DRAPER, Utah -- The Utah State Prison could be just years away from being torn down. Utah lawmakers are creating a new commission, responsible for finding where a new prison could be built.
The sponsor of the bill, Senator Jerry Stevenson, R-District 21, said moving the Draper prison is a no brainer, but a new poll from the University of Utah shows more than 30 percent of Utahns don't want the prison relocated and 21 percent are unsure.
"We will put about $250 million into Draper over the next 20 years in repair if we don't move, and the prison property certainly has some value,” Stevenson said.
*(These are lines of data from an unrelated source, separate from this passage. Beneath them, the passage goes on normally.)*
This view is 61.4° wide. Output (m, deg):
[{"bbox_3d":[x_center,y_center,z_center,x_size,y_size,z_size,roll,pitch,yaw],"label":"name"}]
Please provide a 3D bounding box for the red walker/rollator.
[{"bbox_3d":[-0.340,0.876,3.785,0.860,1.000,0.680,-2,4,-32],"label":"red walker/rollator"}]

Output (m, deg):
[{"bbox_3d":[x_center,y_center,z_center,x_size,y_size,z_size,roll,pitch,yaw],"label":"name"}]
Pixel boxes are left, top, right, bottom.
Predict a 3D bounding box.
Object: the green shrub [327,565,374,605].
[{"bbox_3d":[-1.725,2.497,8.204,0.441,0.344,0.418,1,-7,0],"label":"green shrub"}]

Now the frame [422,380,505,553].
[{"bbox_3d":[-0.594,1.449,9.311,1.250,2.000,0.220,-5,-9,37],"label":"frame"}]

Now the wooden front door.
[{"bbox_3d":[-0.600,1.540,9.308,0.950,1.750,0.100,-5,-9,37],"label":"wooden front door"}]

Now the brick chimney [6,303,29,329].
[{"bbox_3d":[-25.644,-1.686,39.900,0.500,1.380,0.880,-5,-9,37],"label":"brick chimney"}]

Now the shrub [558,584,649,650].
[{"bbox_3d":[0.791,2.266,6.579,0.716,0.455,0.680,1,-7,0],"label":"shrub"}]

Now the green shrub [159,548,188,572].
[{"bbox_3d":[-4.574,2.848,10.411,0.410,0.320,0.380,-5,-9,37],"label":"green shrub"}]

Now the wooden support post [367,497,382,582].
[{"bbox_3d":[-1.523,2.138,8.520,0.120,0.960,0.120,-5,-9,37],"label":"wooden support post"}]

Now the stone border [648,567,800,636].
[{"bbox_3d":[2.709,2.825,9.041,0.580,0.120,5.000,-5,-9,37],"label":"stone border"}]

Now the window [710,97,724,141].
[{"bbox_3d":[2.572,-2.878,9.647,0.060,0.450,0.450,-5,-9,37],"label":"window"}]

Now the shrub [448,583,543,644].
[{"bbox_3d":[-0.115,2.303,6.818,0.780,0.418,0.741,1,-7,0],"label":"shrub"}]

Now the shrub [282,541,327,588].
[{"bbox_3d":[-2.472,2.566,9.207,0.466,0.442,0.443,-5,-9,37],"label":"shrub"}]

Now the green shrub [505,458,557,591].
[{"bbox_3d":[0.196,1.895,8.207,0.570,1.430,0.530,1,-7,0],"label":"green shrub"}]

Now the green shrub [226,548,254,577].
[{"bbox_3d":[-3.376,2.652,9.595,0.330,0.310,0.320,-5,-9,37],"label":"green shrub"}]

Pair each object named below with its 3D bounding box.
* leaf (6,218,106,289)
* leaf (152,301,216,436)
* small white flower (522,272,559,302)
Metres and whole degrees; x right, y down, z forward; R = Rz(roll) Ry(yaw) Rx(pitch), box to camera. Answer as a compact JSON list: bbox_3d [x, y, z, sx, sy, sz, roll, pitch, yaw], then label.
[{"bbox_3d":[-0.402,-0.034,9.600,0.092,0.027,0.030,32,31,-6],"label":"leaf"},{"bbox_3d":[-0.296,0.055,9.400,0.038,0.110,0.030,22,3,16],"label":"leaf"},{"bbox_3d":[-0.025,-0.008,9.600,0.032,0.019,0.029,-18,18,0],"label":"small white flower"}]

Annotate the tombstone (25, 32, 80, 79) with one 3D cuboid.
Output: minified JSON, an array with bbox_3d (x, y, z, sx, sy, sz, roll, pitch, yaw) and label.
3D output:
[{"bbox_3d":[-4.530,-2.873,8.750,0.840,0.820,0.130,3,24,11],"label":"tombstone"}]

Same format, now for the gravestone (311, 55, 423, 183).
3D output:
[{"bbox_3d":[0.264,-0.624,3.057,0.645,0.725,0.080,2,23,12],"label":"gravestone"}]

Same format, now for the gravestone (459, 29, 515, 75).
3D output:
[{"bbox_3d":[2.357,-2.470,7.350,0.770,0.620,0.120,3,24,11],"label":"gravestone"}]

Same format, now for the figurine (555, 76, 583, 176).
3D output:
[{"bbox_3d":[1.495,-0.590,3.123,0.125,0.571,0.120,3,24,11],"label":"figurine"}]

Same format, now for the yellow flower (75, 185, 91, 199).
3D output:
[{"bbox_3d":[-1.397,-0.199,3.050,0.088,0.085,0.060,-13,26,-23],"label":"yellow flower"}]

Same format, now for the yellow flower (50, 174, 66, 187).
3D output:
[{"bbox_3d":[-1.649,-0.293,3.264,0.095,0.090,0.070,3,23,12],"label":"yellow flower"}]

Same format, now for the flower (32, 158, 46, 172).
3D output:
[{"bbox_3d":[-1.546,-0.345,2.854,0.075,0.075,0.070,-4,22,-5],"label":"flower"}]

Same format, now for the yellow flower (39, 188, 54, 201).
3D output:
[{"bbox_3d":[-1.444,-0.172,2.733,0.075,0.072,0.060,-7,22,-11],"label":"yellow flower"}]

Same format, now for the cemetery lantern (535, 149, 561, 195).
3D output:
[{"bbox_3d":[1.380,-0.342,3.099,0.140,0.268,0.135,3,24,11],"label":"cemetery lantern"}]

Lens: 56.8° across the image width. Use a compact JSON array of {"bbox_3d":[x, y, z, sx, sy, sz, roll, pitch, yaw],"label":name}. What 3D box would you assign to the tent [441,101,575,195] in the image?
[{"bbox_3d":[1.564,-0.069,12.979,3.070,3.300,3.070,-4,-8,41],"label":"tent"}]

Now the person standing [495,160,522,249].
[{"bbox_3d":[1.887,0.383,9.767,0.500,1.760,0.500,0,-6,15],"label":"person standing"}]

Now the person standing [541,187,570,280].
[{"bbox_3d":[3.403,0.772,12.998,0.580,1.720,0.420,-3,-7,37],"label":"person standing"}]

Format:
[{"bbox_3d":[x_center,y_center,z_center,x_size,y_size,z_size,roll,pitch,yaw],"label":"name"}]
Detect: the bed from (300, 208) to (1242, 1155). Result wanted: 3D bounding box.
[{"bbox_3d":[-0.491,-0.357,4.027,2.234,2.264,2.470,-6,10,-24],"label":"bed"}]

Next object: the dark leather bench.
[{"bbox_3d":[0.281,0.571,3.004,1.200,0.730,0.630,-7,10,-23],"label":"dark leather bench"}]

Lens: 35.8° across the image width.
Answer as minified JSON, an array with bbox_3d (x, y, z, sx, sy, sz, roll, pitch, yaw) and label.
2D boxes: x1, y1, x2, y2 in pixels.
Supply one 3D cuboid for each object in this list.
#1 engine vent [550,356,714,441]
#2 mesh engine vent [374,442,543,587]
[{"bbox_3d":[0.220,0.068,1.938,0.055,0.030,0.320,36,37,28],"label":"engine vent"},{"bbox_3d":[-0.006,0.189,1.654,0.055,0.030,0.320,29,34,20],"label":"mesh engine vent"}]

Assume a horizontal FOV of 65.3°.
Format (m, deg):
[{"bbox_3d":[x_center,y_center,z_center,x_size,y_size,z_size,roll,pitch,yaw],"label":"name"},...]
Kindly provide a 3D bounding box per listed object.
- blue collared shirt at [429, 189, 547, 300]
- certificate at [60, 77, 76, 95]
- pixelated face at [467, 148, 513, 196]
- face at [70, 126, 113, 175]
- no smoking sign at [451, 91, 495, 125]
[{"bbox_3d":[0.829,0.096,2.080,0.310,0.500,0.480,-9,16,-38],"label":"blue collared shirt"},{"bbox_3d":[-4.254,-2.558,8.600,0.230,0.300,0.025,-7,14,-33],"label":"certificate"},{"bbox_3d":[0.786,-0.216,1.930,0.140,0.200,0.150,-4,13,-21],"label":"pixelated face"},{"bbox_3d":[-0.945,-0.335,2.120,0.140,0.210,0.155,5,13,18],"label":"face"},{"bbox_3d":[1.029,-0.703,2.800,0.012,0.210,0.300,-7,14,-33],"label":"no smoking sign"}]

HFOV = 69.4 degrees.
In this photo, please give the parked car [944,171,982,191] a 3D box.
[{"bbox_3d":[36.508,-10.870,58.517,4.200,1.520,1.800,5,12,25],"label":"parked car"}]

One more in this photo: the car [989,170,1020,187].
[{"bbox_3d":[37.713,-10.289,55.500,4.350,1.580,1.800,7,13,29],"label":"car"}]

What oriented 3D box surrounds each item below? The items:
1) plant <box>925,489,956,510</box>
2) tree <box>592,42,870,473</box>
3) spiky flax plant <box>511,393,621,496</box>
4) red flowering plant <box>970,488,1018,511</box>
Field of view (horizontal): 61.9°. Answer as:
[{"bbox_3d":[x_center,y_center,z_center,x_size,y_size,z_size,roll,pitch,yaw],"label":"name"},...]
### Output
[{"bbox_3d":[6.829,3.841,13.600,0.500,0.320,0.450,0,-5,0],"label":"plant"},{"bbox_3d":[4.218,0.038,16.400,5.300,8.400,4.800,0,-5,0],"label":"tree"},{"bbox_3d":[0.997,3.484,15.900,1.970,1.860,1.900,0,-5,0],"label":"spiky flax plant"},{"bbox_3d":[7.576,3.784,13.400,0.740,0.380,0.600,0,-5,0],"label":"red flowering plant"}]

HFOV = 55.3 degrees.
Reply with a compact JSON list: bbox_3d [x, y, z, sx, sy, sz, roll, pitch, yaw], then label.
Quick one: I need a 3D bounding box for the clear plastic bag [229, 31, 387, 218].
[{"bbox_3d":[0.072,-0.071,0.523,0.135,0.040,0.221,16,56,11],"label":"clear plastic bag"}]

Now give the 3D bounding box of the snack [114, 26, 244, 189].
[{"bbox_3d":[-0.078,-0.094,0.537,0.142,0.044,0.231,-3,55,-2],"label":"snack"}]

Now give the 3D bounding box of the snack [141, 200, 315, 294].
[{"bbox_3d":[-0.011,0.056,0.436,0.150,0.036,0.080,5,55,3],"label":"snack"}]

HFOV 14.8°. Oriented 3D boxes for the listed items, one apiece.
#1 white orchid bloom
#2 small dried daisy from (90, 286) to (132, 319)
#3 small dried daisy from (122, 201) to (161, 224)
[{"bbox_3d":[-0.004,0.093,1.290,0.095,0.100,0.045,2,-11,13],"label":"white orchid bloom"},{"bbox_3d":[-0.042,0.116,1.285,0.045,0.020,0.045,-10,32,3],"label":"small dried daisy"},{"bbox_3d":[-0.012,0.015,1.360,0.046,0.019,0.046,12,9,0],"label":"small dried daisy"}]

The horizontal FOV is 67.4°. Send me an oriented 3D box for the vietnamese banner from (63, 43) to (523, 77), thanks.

The commission, approved by the Utah legislature, has been two years in the making. The Prison Relocation and Development Authority has been working on figuring out how much the state stands to gain by moving the Draper prison, a facility which houses more than 4,000 inmates and sits on 680 acres worth millions if sold.
A study by PRADA indicates it would cost $783 million to keep the prison at its current location over the next two decades, but a move could generate a $1.8 billion economic boost annually.
"If you look at across the Wasatch Front, if you look at the I80 corridor you will see there are some locations that fits into it really well," Stevenson said.
It's not clear where the Draper prison would relocate, if at all. That will be up to the new seven-member commission, made up of three Senators and four House Representatives, to decide.
Ultimately the Utah legislature has to approve the plan, which could come as early as next year. The commission has $3.5 million to play with; the money will most likely be used to bid on potential property for the new prison site.
As for what happens to the vacancy left behind in Draper, Stevenson said there's a lot to be built.
"I think what could possibly get there is if we look at what we have 114th South and you look at Adobe, I think you end up with is a Silicon Strip, if you will, of very high-tech businesses,” he said.
That's an area often referred to as the Silicon Slopes of Utah. This marks the beginning of the real debate over where the Draper prison should move, an answer Utahns will have by about this time next legislative session.